Brains of 42 COVID-19 decedents and 107 non-COVID-19 controls were studied. RT-PCR screening of 16 regions from 20 COVID-19 autopsies found SARS-CoV-2 E gene viral sequences in 7 regions (2.5% of 320 samples), concentrated in 4/20 subjects (20%). Additional screening of olfactory bulb (OB), amygdala (AMY) and entorhinal area for E, N1, N2, RNA-dependent RNA polymerase, and S gene sequences detected one or more of these in OB in 8/21 subjects (38%). It is uncertain whether these RNA sequences represent viable virus. Significant histopathology was limited to 2/42 cases (4.8%), one with a large acute cerebral infarct and one with hemorrhagic encephalitis. Case-control RNAseq in OB and AMY found more than 5000 and 700 differentially expressed genes, respectively, unrelated to RT-PCR results; these involved immune response, neuronal constituents, and olfactory/taste receptor genes. Olfactory marker protein-1 reduction indicated COVID-19-related loss of OB olfactory mucosa afferents.
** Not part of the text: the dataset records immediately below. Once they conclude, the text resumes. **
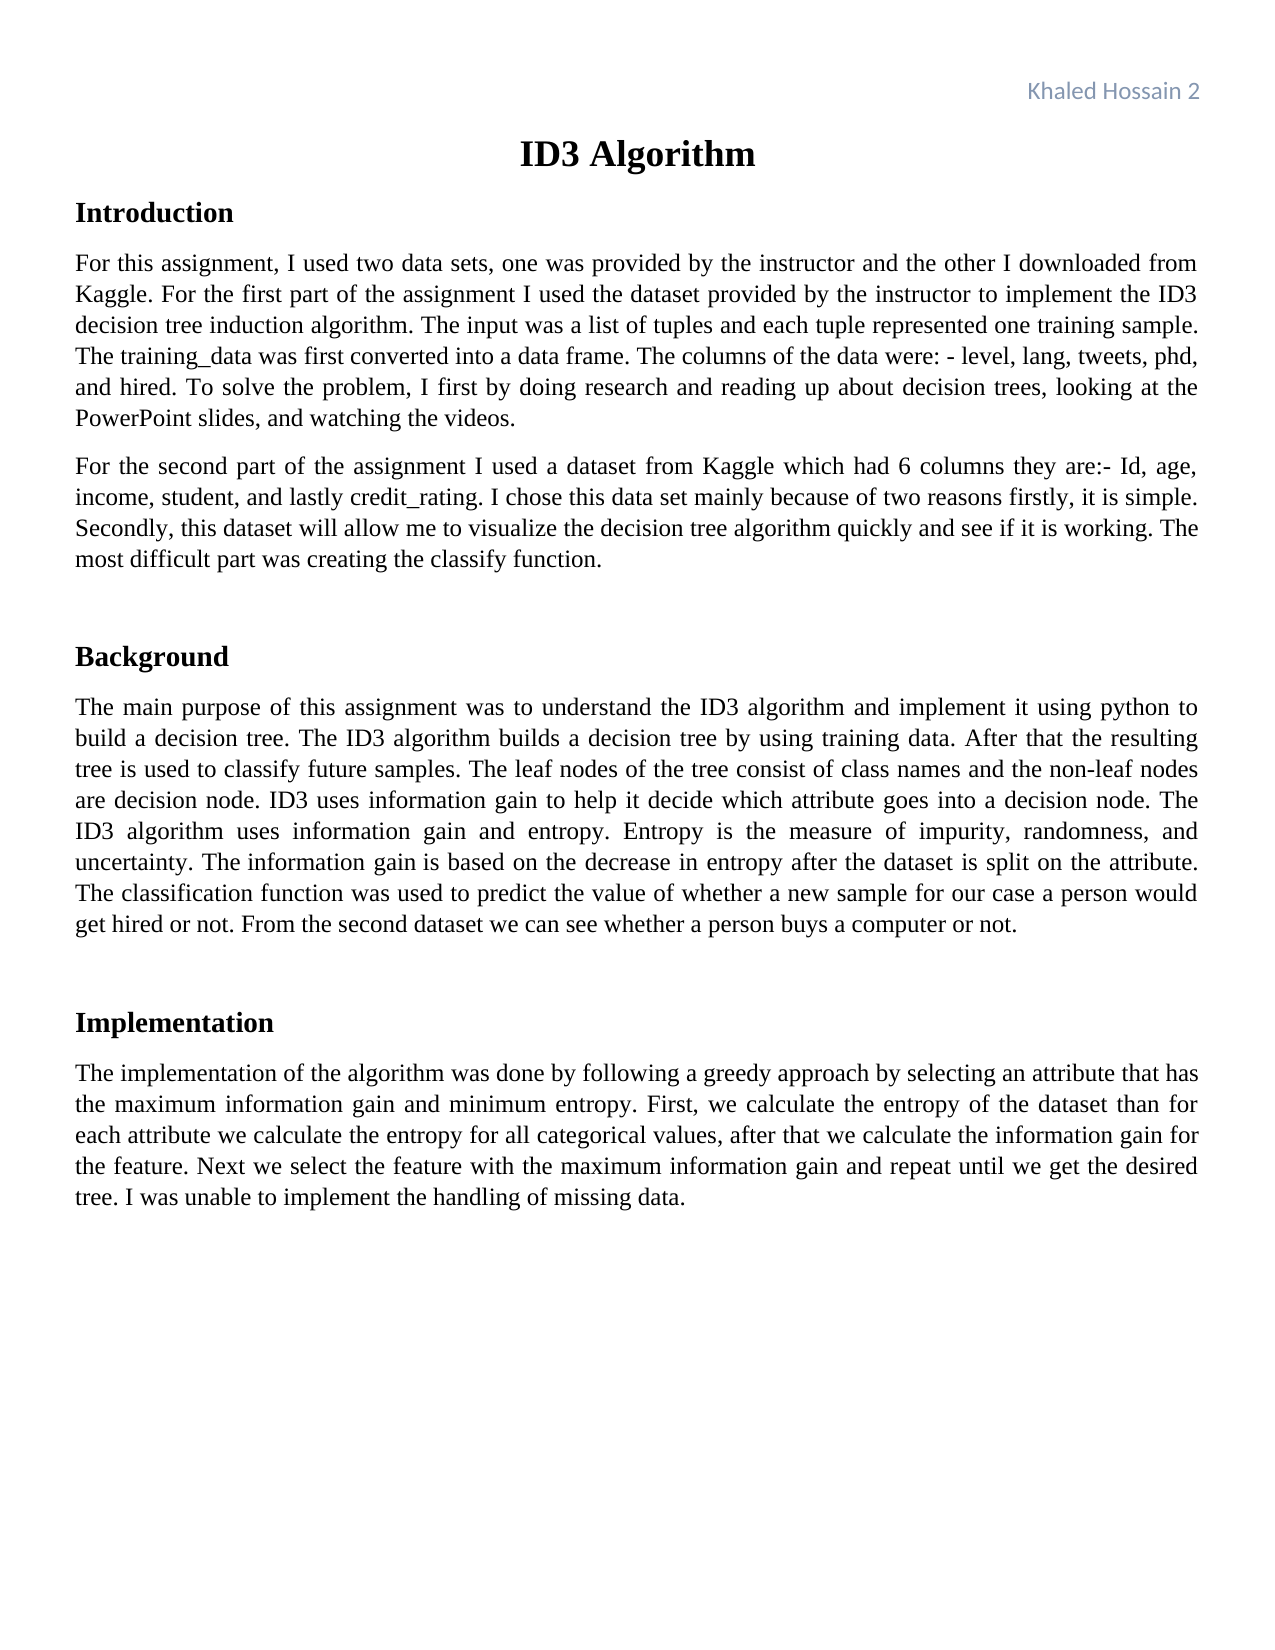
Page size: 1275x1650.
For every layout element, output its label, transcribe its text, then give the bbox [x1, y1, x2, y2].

text The main purpose of this assignment was to understand the ID3 algorithm and implement it using python to build a decision tree. The ID3 algorithm builds a decision tree by using training data. After that the resulting tree is used to classify future samples. The leaf nodes of the tree consist of class names and the non-leaf nodes are decision node. ID3 uses information gain to help it decide which attribute goes into a decision node. The ID3 algorithm uses information gain and entropy. Entropy is the measure of impurity, randomness, and uncertainty. The information gain is based on the decrease in entropy after the dataset is split on the attribute. The classification function was used to predict the value of whether a new sample for our case a person would get hired or not. From the second dataset we can see whether a person buys a computer or not. [75, 692, 1200, 938]
text ID3 Algorithm [75, 132, 1200, 175]
text For the second part of the assignment I used a dataset from Kaggle which had 6 columns they are:- Id, age, income, student, and lastly credit_rating. I chose this data set mainly because of two reasons firstly, it is simple. Secondly, this dataset will allow me to visualize the decision tree algorithm quickly and see if it is working. The most difficult part was creating the classify function. [75, 451, 1200, 573]
text The implementation of the algorithm was done by following a greedy approach by selecting an attribute that has the maximum information gain and minimum entropy. First, we calculate the entropy of the dataset than for each attribute we calculate the entropy for all categorical values, after that we calculate the information gain for the feature. Next we select the feature with the maximum information gain and repeat until we get the desired tree. I was unable to implement the handling of missing data. [75, 1058, 1200, 1211]
text Background [75, 639, 1200, 673]
text Introduction [75, 195, 1200, 229]
text Implementation [75, 1005, 1200, 1038]
text For this assignment, I used two data sets, one was provided by the instructor and the other I downloaded from Kaggle. For the first part of the assignment I used the dataset provided by the instructor to implement the ID3 decision tree induction algorithm. The input was a list of tuples and each tuple represented one training sample. The training_data was first converted into a data frame. The columns of the data were: - level, lang, tweets, phd, and hired. To solve the problem, I first by doing research and reading up about decision trees, looking at the PowerPoint slides, and watching the videos. [75, 248, 1200, 432]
Iba-1-immunoreactive microglia had reduced area fractions in cerebellar cortex and AMY, and cytokine arrays showed generalized downregulation in AMY and upregulation in blood serum in COVID-19 cases. Although OB is a major brain portal for SARS-CoV-2, COVID-19 brain changes are more likely due to blood-borne immune mediators and trans-synaptic gene expression changes arising from OB deafferentation. Key Words: Amygdala, Cytokine, Deafferentation, Encephalitis, Microglia, Olfactory bulb, SARS-Cov-2.